Teks:
_ _ _ _ _

HUBUNGAN
- KONFLIK - MASYARAKAT - KEMISKINAN - OBAT BIUS - KETERGANTUNGAN - PEMBANDINGAN
- KEINGINAN - CITA-CITA – KEMUNAFIKAN
Berakhirnya
kekerasan sebagai yang baru saja kita bahas, belum tentu berarti berdamainya
batin dengan dirinya sendiri, dan sebab itu hidup damai dalam semua
hubungannya.
Hubungan
antar-manusia didasarkan pada mekanisme pembentukan citra yang bersifat
defensif. Dalam semua hubungan kita, masing-masing orang membentuk sebuah citra
tentang orang lainnya dan yang mengadakan hubungan adalah kedua citra ini dan
bukan manusiamanusianya sendiri. Sang isteri mempunyai citra tentang sang suami
- walaupun mungkin tak disadarinya, tetapi citra itu ada - dan sang suami mempunyai
citra tentang sang isteri. Orang mempunyai citra tentang negerinya dan tentang
dirinya sendiri, dan kita selalu memperkuat citra ini dengan jalan menambahnya
terus sehingga menjadi banyak. Dan citra-citra inilah yang saling berhubungan.
Hubungan sesungguhnya antara dua orang manusia atau antara banyak manusia
terhenti samasekali pada waktu citra terbentuk.

_ _ _ _ _

Catatan dari sebuah koleksi
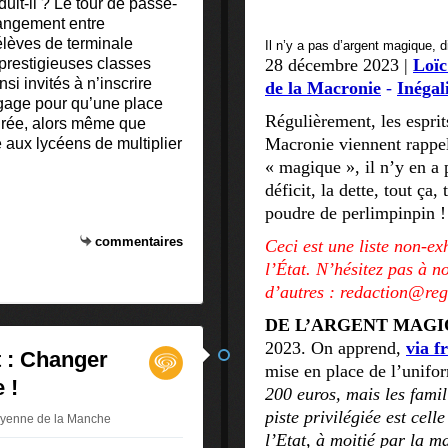
it-il ? Le tour de passe-
rangement entre
élèves de terminale
Il n’y a pas d’argent magique, d
 prestigieuses classes
28 décembre 2023 |
Loïc
si invités à n’inscrire
de la Macronie
-
Inégal
 gage pour qu’une place
Régulièrement, les esprits
surée, alors même que
Macronie viennent rappel
aux lycéens de multiplier
« magique », il n’y en a 
déficit, la dette, tout ça,
poudre de perlimpinpin !
commentaires
Ceci est une liste non-ex
l’État. N’hésitez pas à n
d’autres : redaction@reg
DE L’ARGENT MAGI
2023. On apprend,
via f
 : Changer
mise en place de l’unifor
 !
200 euros, mais les famil
piste privilégiée est cel
toyenne de la Manche
l’Etat, à moitié par la m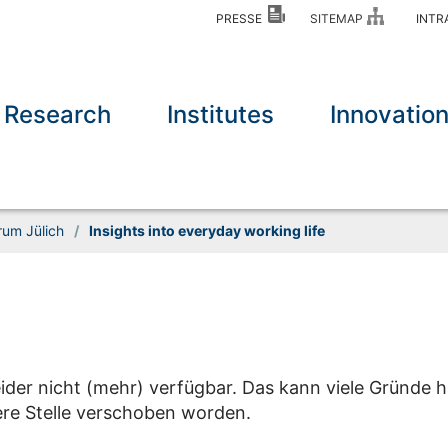
PRESSE
SITEMAP
INT
Research
Institutes
Innovatio
rum Jülich
/
Insights into everyday working life
eider nicht (mehr) verfügbar. Das kann viele Gründe h
dere Stelle verschoben worden.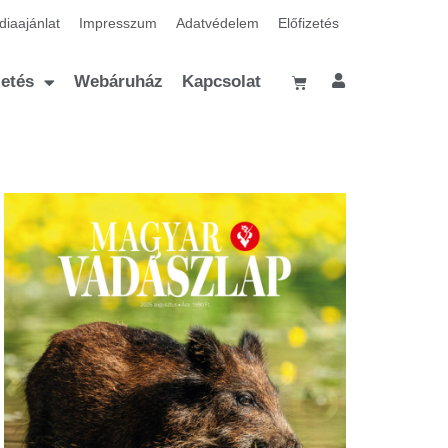
iaajánlat
Impresszum
Adatvédelem
Előfizetés
zetés
Webáruház
Kapcsolat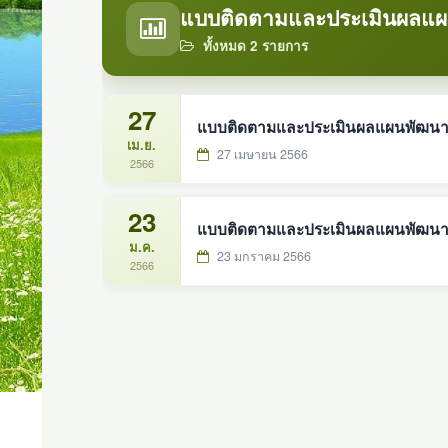
แบบติดตามและประเมินผลแผน
ทั้งหมด 2 รายการ
27
แบบติดตามและประเมินผลแผนพัฒนาท
เม.ย.
27 เมษายน 2566
2566
23
แบบติดตามและประเมินผลแผนพัฒนาท
ม.ค.
23 มกราคม 2566
2566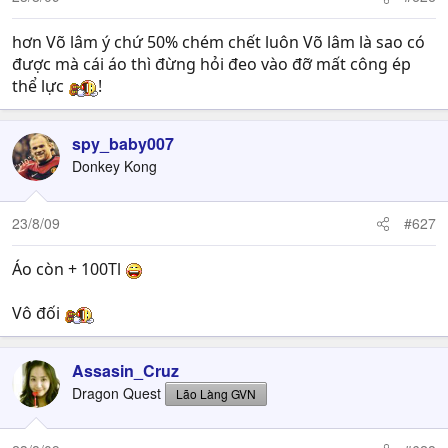
hơn Võ lâm ý chứ 50% chém chết luôn Võ lâm là sao có
được mà cái áo thì đừng hỏi đeo vào đỡ mất công ép
thể lực
!
spy_baby007
Donkey Kong
23/8/09
#627
Áo còn + 100Tl
Vô đối
Assasin_Cruz
Dragon Quest
Lão Làng GVN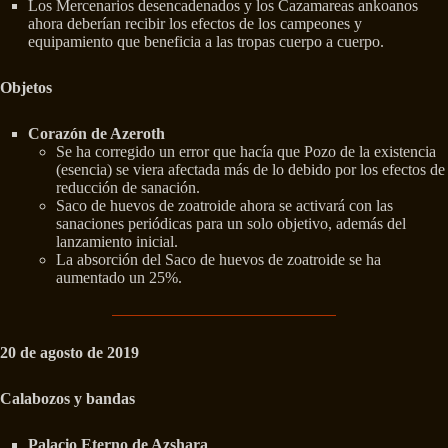
Los Mercenarios desencadenados y los Cazamareas ankoanos
ahora deberían recibir los efectos de los campeones y
equipamiento que beneficia a las tropas cuerpo a cuerpo.
Objetos
Corazón de Azeroth
Se ha corregido un error que hacía que Pozo de la existencia
(esencia) se viera afectada más de lo debido por los efectos de
reducción de sanación.
Saco de huevos de zoatroide ahora se activará con las
sanaciones periódicas para un solo objetivo, además del
lanzamiento inicial.
La absorción del Saco de huevos de zoatroide se ha
aumentado un 25%.
20 de agosto de 2019
Calabozos y bandas
Palacio Eterno de Azshara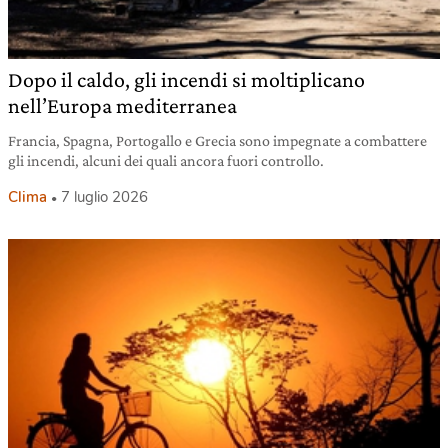
Dopo il caldo, gli incendi si moltiplicano
nell’Europa mediterranea
Francia, Spagna, Portogallo e Grecia sono impegnate a combattere
gli incendi, alcuni dei quali ancora fuori controllo.
Clima
7 luglio 2026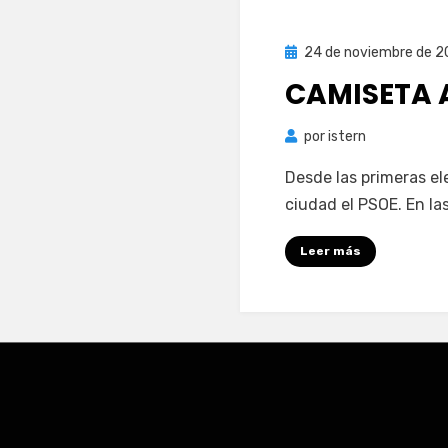
Publicada
24 de noviembre de 
el
CAMISETA 
por
istern
Desde las primeras el
ciudad el PSOE. En la
Leer más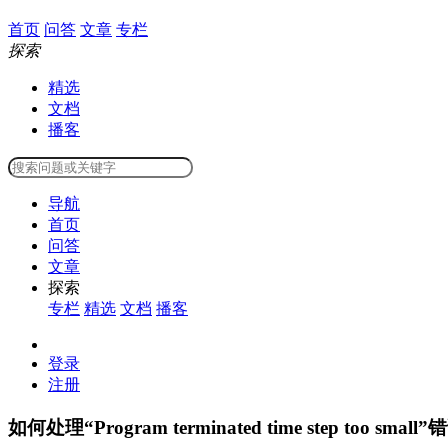
首页
问答
文章
专栏
探索
精选
文档
播客
导航
首页
问答
文章
探索
专栏
精选
文档
播客
登录
注册
如何处理“Program terminated ­time step too small”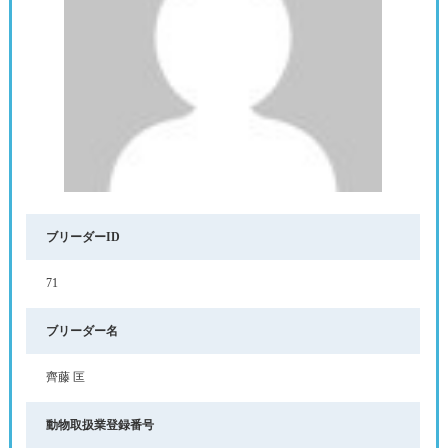
ブリーダーID
71
ブリーダー名
齊藤 匡
動物取扱業登録番号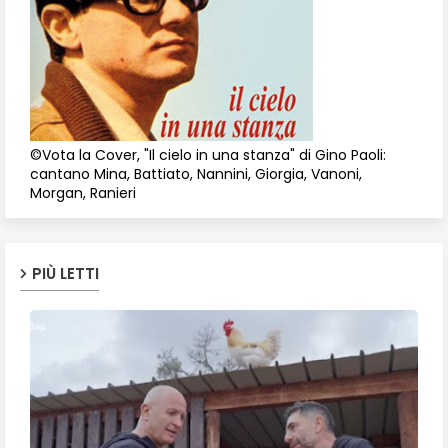
©Vota la Cover, "Il cielo in una stanza" di Gino Paoli:
cantano Mina, Battiato, Nannini, Giorgia, Vanoni,
Morgan, Ranieri
PIÙ LETTI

_ _ _ _ _

Pertanyaan tentang Materi:
(1) Menurut teks tentang hubungan antar-manusia, mengapa hubungan sesungguhnya antara dua orang terhenti ketika citra terbentuk? Jelaskan dalam satu sampai tiga kalimat.
(2) Lanjutkan teks tentang hubungan antar-manusia dan citra, mulai dari kalimat terakhirnya.

Jawaban yang Diharapkan:
(1) Dalam setiap hubungan, masing-masing orang membentuk citra tentang orang lainnya. Yang kemudian saling berhubungan adalah kedua citra itu, bukan manusianya sendiri. Karena itu, begitu citra terbentuk, hubungan yang sesungguhnya antarmanusia berhenti sama sekali.

(2)
Hubungan
yang didasarkan pada citra sudah jelas tak mungkin membawa kedamaian dalam
hubungan, citra ini bersifat khayal, dan orang tak dapat hidup dalam abstraksi.
Walau demikian, itulah yang dilakukan oleh kita semua; hidup dalam ide, dalam
teori, dalam simbol-simbol, dalam citra yang telah kita ciptakan tentang diri
kita sendiri dan orang lain, dan yang samasekali tidak bersifat riil. Semua
hubungan kita, apakah itu dengan milik, ide ataupun orang, pada hakikatnya
didasarkan pada pembentukan citra ini, dan itulah sebabnya maka selalu ada
konflik.
Jadi
bagaimana kita bisa hidup damai sepenuhnya dalam diri kita dan dalam semua
hubungan kita dengan orang lain? Bagaimanapun juga, hidup itu sebuah gerak di
dalam hubungan, bila tidak, maka tak akan ada kehidupan sama sekali, dan bila
hidup itu didasarkan pada sebuah abstraksi, sebuah ide atau sebuah pengandaian
spekulatif, maka kehidupan abstrak demikian itu pasti menimbulkan hubungan yang
menjadi medan perang. Maka apakah ada kemungkinan bagi manusia untuk hidup
dalam ketertiban batiniah sepenuhnya tanpa pemaksaan, peniruan, tekanan atau sublimasi
bentuk apapun? Dapatkah orang menertibkan batinnya sedemikian rupa, hingga
ketertiban itu merupakan suatu kualitas hidup yang tidak terkungkung oleh satu
kerangka ide - suatu ketenangan batin yang tidak pernah terganggu pada saat apa
pun - bukan dalam suatu dunia mitos abstrak yang fantastis melainkan dalam
kehidupan sehari-hari di rumah dan di kantor?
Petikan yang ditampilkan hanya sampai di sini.